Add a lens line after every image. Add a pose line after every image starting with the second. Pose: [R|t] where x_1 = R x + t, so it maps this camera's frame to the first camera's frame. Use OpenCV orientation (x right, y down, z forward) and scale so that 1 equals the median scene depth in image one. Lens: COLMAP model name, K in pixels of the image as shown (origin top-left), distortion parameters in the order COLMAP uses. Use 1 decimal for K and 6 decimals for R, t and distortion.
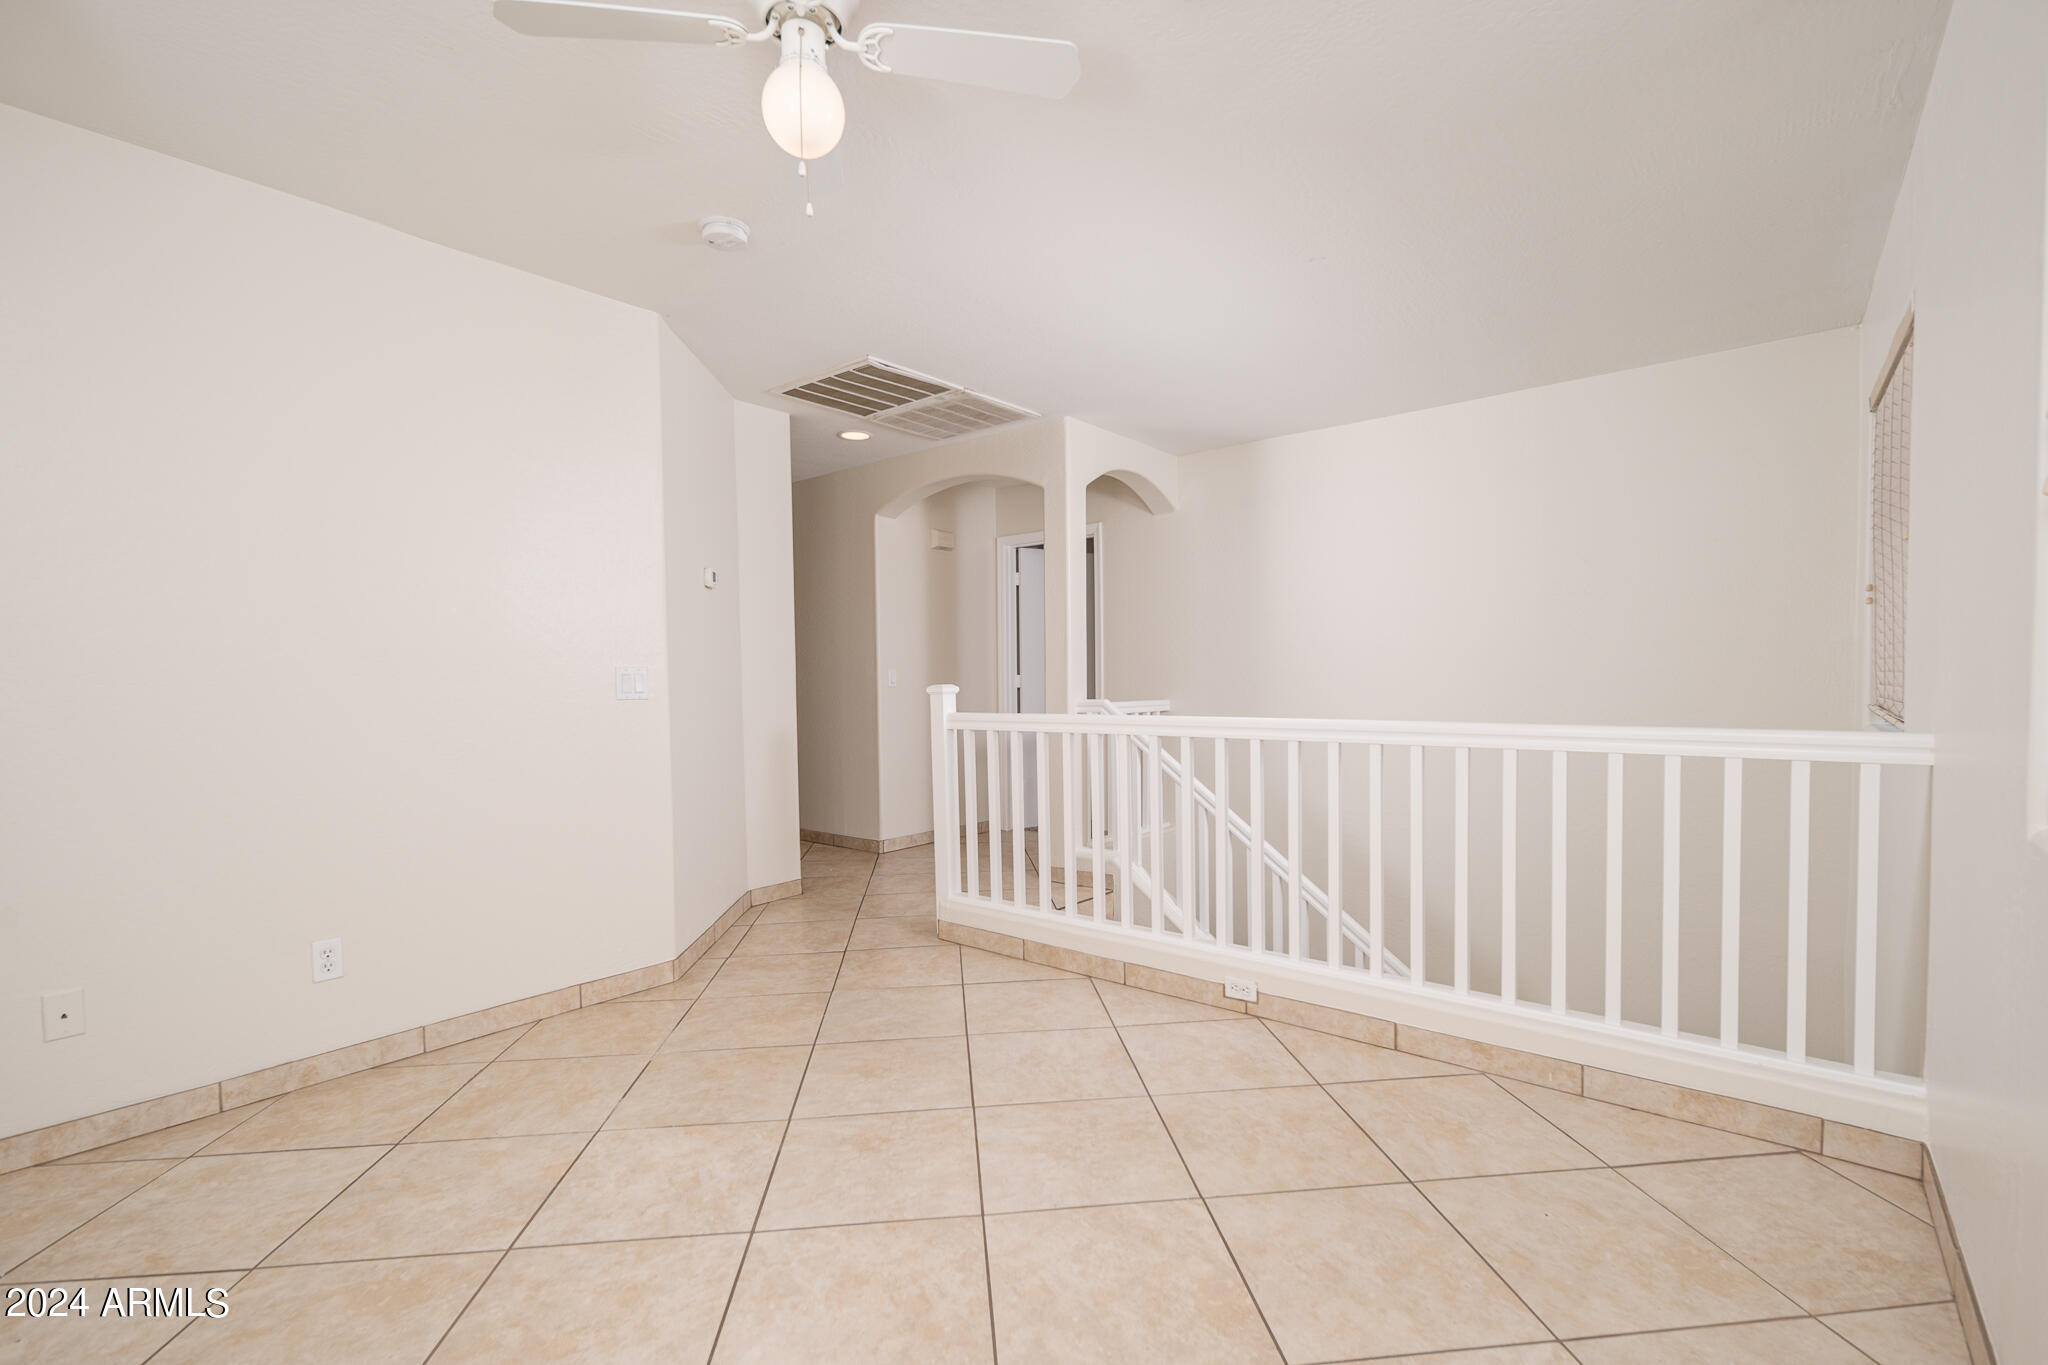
lens RADIAL K [[900.1, 0, 1016.5], [0, 900.1, 640.2], [0, 0, 1]] dist [0.000005, 0.000165]
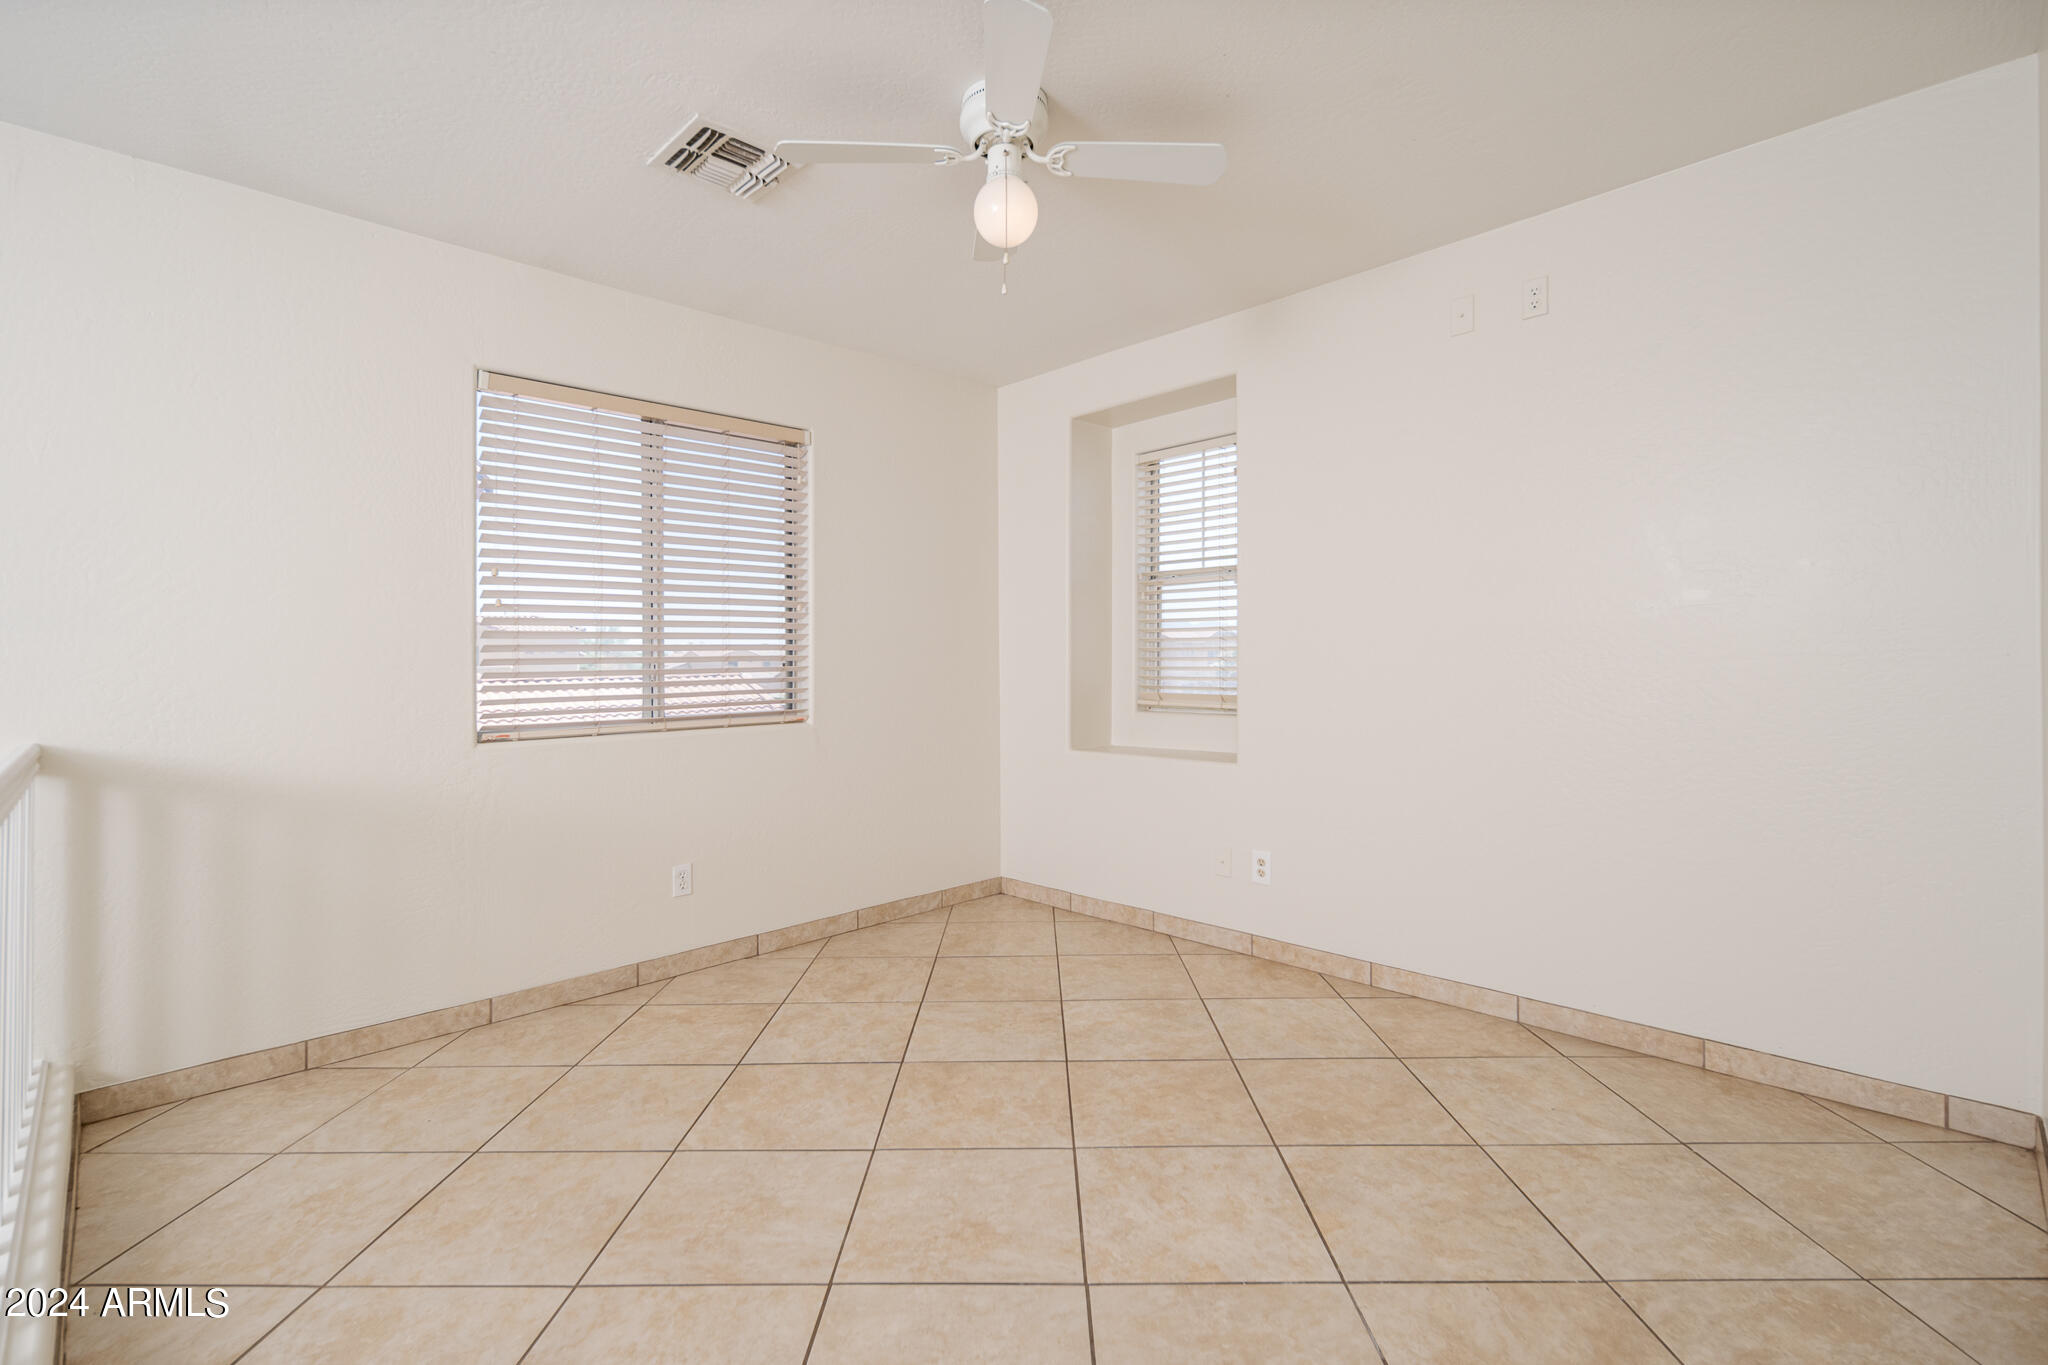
lens RADIAL K [[915.5, 0, 1024.0], [0, 915.5, 682.5], [0, 0, 1]] dist [-0.000905, -0.000170]
pose [[-0.995010, 0.025321, 0.096513, -0.334892], [0.023740, 0.999565, -0.017494, 0.075780], [-0.096914, -0.015116, -0.995178, 2.042675]]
▬▬▬▬▬▬
— AIM OF THE EXERCISE —
Please give back the material above exactly as written, pictures omitted.

— ANSWER FOR THE TASK —
Add a lens line after every image. Add a pose line after every image starting with the second. Pose: [R|t] where x_1 = R x + t, so it maps this camera's frame to the first camera's frame. Use OpenCV orientation (x right, y down, z forward) and scale so that 1 equals the median scene depth in image one. Lens: COLMAP model name, K in pixels of the image as shown (origin top-left), distortion parameters in the order COLMAP uses. Use 1 decimal for K and 6 decimals for R, t and distortion.
lens RADIAL K [[900.1, 0, 1016.5], [0, 900.1, 640.2], [0, 0, 1]] dist [0.000005, 0.000165]
lens RADIAL K [[915.5, 0, 1024.0], [0, 915.5, 682.5], [0, 0, 1]] dist [-0.000905, -0.000170]
pose [[-0.995010, 0.025321, 0.096513, -0.334892], [0.023740, 0.999565, -0.017494, 0.075780], [-0.096914, -0.015116, -0.995178, 2.042675]]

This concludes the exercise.